--- Excerpt to read Enclosed Below ---
### UK Access, Watch, Reserve, and Other classification for antibiotics in dmd

The ["UK Access, Watch, Reserve, and Other classification for antibiotics"](https://www.gov.uk/government/publications/uk-aware-antibiotic-classification/uk-access-watch-reserve-and-other-classification-for-antibiotics-uk-aware-antibiotic-classification) categorises antibiotics into groups such as Access, Watch, and Reserve to guide healthcare professionals in optimising their use and mitigating antimicrobial resistance.

To facilitate research, it is helpful to link this categorisation to the [dm+d standard](https://www.nhsbsa.nhs.uk/pharmacies-gp-practices-and-appliance-contractors/dictionary-medicines-and-devices-dmd).

### Imports
We need to import some libaries to help with the code

In [1]:
import pandas as pd
import requests
from ebmdatalab import bq
import os

### Getting the AWaRe list
The AWaRe list is currently available on the following webpage. We can read the html page directly into Pandas to retrieve the first table.

In [2]:
# Set URL to scrape
url = "https://www.gov.uk/government/publications/uk-aware-antibiotic-classification/uk-access-watch-reserve-and-other-classification-for-antibiotics-uk-aware-antibiotic-classification"

# Read the first HTML table from the page into a DataFrame using the HTML content
df = pd.read_html(url)[0]

# Display the DataFrame
df

Unnamed: 0,Antibiotic,England-adapted 2019 AWaRe category,UK-adapted 2024 AWaRe category
0,Amikacin,Watch,Watch
1,Amoxicillin,Access,Access
2,Amoxicillin/ clavulanic-acid,Watch,Watch
3,Ampicillin,Access,Access
4,Azithromycin,Watch,Watch
...,...,...,...
85,Tigecycline,Reserve,Reserve
86,Tinidazole #,Other,Access
87,Tobramycin,Watch,Watch
88,Trimethoprim,Access,Access


### Cleaning up the list
The list contains some characters or identifiers that could break matching, we need to clean these up.

The # symbol is used to denote where category has changed, remove this

In [3]:
df['Antibiotic'] = df['Antibiotic'].str.replace(" #", "", regex=False)

We can review remaining rows that contain non-alphabetical characters

In [4]:
df[df['Antibiotic'].str.contains(r'[^A-Za-z ]', na=False)]

Unnamed: 0,Antibiotic,England-adapted 2019 AWaRe category,UK-adapted 2024 AWaRe category
2,Amoxicillin/ clavulanic-acid,Watch,Watch
6,Benzathine-benzylpenicillin,Access,Access
20,Ceftaroline-fosamil,Reserve,Reserve
22,Ceftazidime/ avibactam,Reserve,Reserve
23,Ceftobiprole-medocaril,Reserve,Reserve
24,Ceftolozane/ tazobactam,Reserve,Reserve
31,"Colistin, intravenous",Reserve,Reserve
32,"Colistin, oral",Reserve,Reserve
34,Dalfopristin/ quinupristin,Reserve,Reserve
46,"Fosfomycin, intravenous",Reserve,Reserve


Some rows specify a route. Sometimes there is a comma between antibiotic and route, sometimes there isn't. We can pull any specified route into a seperate column.
--- End of Enclosed Excerpt to read ---
--- Extracted material Enclosed Below ---
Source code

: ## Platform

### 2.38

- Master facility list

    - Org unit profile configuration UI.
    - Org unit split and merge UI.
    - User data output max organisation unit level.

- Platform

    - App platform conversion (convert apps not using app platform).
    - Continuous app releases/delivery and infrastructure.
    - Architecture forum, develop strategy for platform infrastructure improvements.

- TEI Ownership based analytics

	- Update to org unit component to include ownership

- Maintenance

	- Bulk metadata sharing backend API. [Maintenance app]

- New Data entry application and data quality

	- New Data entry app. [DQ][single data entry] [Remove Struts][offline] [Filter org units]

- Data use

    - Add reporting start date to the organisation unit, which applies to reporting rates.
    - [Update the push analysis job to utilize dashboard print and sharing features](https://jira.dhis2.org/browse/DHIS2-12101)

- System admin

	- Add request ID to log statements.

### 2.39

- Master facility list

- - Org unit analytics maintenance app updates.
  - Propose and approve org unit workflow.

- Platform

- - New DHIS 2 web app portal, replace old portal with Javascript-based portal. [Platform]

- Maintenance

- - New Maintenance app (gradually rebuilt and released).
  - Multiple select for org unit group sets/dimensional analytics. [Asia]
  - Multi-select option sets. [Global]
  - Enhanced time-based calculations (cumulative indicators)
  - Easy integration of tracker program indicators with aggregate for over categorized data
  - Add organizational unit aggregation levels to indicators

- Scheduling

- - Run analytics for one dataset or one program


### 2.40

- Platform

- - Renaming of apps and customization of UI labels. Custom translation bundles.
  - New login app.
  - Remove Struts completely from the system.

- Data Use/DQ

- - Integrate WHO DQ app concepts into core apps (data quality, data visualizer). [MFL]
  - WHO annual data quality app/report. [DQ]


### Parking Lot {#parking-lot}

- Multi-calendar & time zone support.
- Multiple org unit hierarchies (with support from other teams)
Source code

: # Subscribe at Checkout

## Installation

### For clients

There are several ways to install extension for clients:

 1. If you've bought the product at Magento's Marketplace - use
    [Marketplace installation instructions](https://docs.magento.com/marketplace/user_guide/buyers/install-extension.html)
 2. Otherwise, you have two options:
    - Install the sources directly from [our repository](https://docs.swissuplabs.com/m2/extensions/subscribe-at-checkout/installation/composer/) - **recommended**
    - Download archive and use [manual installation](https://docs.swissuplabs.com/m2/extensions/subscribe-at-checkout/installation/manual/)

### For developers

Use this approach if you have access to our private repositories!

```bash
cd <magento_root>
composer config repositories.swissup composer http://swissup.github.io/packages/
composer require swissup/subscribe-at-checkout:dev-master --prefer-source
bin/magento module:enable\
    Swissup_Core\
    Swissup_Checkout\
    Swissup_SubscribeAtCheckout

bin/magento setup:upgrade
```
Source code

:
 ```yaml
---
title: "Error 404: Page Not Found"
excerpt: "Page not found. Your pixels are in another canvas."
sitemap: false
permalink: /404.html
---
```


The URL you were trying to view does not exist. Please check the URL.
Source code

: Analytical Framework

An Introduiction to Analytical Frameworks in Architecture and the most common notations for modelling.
--- End of Enclosed Extracted material ---
● **Things to do**
(1) In the AWaRe text, list every library that the code in the "Imports" section brings in.
(2) From the AWaRe text, copy the passage starting at "### Imports" and ending at "the first table.".

● **Results for the exercise**
(1) pandas (imported as pd), requests, bq (from ebmdatalab), os

(2)
### Imports
We need to import some libaries to help with the code

In [1]:
import pandas as pd
import requests
from ebmdatalab import bq
import os

### Getting the AWaRe list
The AWaRe list is currently available on the following webpage. We can read the html page directly into Pandas to retrieve the first table.